*** Records Section Begins ***

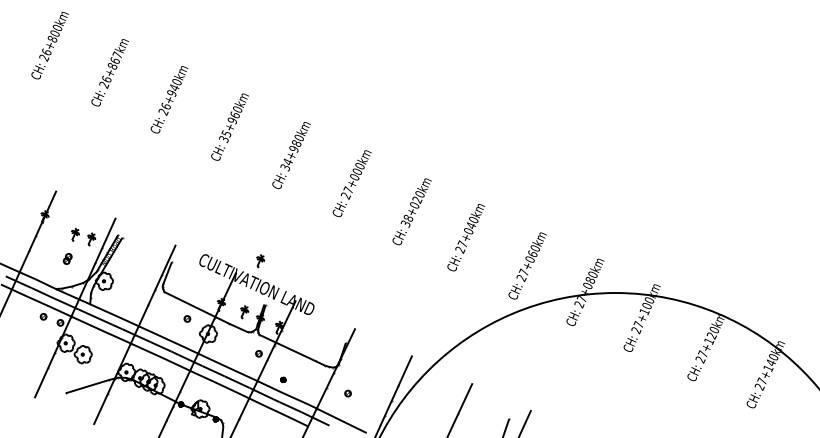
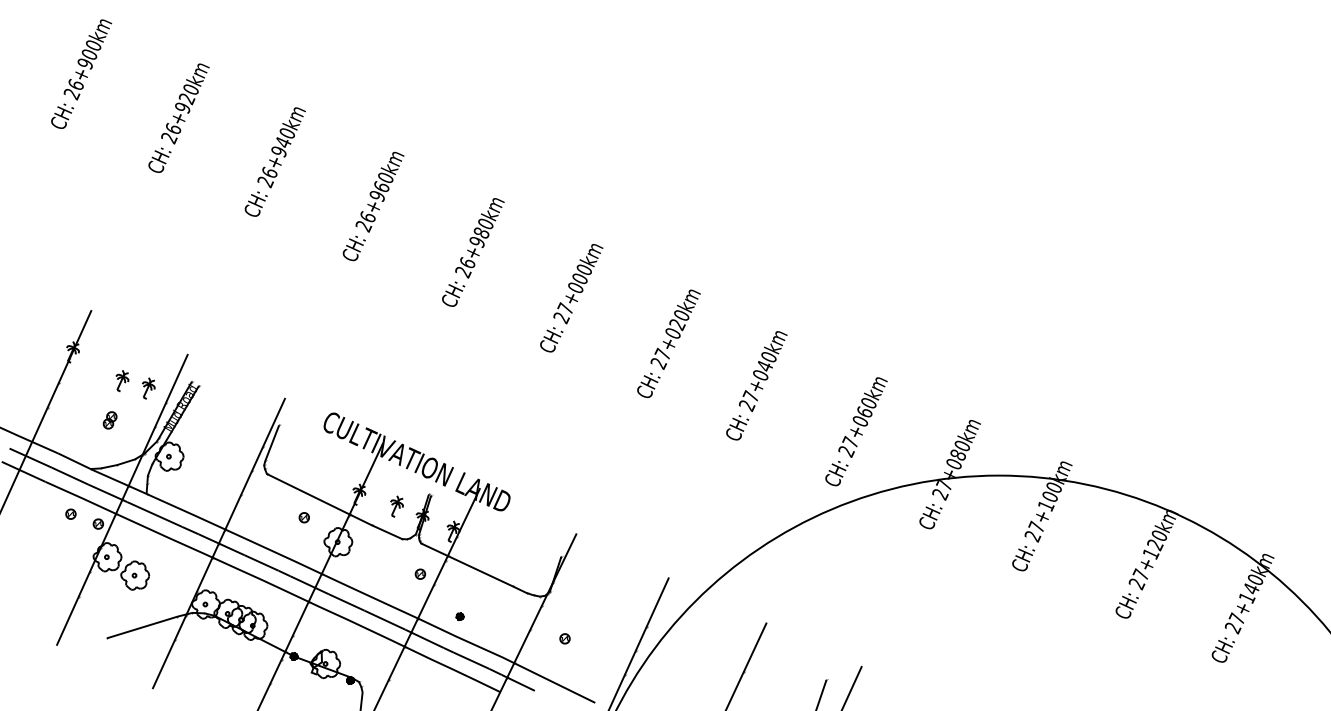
text: (52, 38) -> (85, 62), 26+800km -> 26+900km
text: (115, 60) -> (187, 98), 26+867km -> 26+920km
text: (225, 136) -> (366, 221), 35+960km -> 26+960km
text: (286, 164) -> (465, 267), 34+980km -> 26+980km
text: (407, 220) -> (661, 357), 38+020km -> 27+020km
part: (260, 261) -> (422, 424), removed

*** Records Section Ends ***

#### Assignment:
Please copy out the material above exactly, with the images removed.

#### Reply:
text: (52, 38) -> (85, 62), 26+800km -> 26+900km
text: (115, 60) -> (187, 98), 26+867km -> 26+920km
text: (225, 136) -> (366, 221), 35+960km -> 26+960km
text: (286, 164) -> (465, 267), 34+980km -> 26+980km
text: (407, 220) -> (661, 357), 38+020km -> 27+020km
part: (260, 261) -> (422, 424), removed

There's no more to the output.